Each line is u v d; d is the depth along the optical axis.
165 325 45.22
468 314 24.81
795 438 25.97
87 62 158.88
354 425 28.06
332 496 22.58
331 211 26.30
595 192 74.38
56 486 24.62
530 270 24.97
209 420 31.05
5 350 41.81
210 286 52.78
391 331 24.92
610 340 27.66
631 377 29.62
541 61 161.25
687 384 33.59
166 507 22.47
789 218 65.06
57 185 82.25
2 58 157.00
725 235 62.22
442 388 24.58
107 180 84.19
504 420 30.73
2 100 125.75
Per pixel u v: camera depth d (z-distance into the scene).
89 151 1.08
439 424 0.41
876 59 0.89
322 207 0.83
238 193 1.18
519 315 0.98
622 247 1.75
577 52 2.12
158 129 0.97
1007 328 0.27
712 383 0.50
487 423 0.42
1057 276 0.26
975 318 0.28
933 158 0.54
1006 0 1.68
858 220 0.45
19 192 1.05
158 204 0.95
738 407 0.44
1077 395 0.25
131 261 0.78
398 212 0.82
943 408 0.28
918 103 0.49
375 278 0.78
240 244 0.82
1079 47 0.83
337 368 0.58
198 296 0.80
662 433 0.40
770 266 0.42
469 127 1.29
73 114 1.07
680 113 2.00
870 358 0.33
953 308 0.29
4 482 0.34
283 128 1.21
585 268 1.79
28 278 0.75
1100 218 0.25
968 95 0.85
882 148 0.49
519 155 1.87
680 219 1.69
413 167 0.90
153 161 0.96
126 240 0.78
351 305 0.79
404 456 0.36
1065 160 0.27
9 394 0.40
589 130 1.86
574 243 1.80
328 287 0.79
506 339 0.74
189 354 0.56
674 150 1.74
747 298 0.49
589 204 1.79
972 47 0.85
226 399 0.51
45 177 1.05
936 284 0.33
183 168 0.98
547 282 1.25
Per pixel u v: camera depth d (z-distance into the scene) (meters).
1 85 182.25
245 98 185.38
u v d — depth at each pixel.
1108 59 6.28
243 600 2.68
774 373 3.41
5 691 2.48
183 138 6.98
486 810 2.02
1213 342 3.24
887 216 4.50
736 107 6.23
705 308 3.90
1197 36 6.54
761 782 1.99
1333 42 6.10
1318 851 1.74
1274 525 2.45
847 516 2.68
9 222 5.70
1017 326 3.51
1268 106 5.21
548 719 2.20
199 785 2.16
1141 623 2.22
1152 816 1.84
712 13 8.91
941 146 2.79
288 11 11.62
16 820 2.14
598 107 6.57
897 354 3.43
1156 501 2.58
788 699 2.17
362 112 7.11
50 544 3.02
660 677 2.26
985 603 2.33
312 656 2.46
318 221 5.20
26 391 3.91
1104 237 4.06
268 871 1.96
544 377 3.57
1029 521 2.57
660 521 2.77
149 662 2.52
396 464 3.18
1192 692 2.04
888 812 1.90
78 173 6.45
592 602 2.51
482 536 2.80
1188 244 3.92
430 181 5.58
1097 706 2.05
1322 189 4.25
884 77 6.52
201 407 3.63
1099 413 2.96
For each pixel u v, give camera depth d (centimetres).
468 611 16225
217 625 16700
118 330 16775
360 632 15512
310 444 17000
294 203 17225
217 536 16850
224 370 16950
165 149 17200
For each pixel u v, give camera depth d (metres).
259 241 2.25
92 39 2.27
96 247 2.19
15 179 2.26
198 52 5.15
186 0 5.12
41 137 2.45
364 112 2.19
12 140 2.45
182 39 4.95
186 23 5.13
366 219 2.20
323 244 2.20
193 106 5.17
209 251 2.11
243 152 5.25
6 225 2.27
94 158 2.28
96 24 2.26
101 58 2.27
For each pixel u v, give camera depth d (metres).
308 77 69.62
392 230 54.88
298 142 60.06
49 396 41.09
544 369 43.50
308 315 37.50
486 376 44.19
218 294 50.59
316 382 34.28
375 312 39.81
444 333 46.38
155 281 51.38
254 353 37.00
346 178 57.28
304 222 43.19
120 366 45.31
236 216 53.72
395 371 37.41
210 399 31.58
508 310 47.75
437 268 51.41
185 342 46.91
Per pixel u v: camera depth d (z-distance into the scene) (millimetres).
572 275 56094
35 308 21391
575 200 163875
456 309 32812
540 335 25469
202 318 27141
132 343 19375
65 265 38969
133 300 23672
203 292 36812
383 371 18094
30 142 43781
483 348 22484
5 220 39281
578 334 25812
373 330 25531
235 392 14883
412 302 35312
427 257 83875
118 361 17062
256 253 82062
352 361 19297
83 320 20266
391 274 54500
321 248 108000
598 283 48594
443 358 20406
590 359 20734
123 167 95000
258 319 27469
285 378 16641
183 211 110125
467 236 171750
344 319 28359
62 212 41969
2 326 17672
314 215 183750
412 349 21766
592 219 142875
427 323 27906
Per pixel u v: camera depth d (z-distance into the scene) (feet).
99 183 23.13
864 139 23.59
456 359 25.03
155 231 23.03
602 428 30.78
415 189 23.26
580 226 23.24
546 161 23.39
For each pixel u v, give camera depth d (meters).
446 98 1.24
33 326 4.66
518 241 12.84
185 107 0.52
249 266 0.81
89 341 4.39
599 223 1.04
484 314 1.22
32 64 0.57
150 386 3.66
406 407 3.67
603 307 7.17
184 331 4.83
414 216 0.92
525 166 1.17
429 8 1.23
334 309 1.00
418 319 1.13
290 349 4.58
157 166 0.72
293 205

- [Requirement]
All lines carrying the word "scene" must be copied from the data above.

- [Result]
Per pixel u v: camera depth d (z-distance into the scene).
Per pixel u v: camera depth d (z-distance into the scene) (meters).
Per pixel u v: camera depth d (z-distance into the scene) (millimetres).
Per pixel u v: camera depth d (z-distance into the scene) (feet).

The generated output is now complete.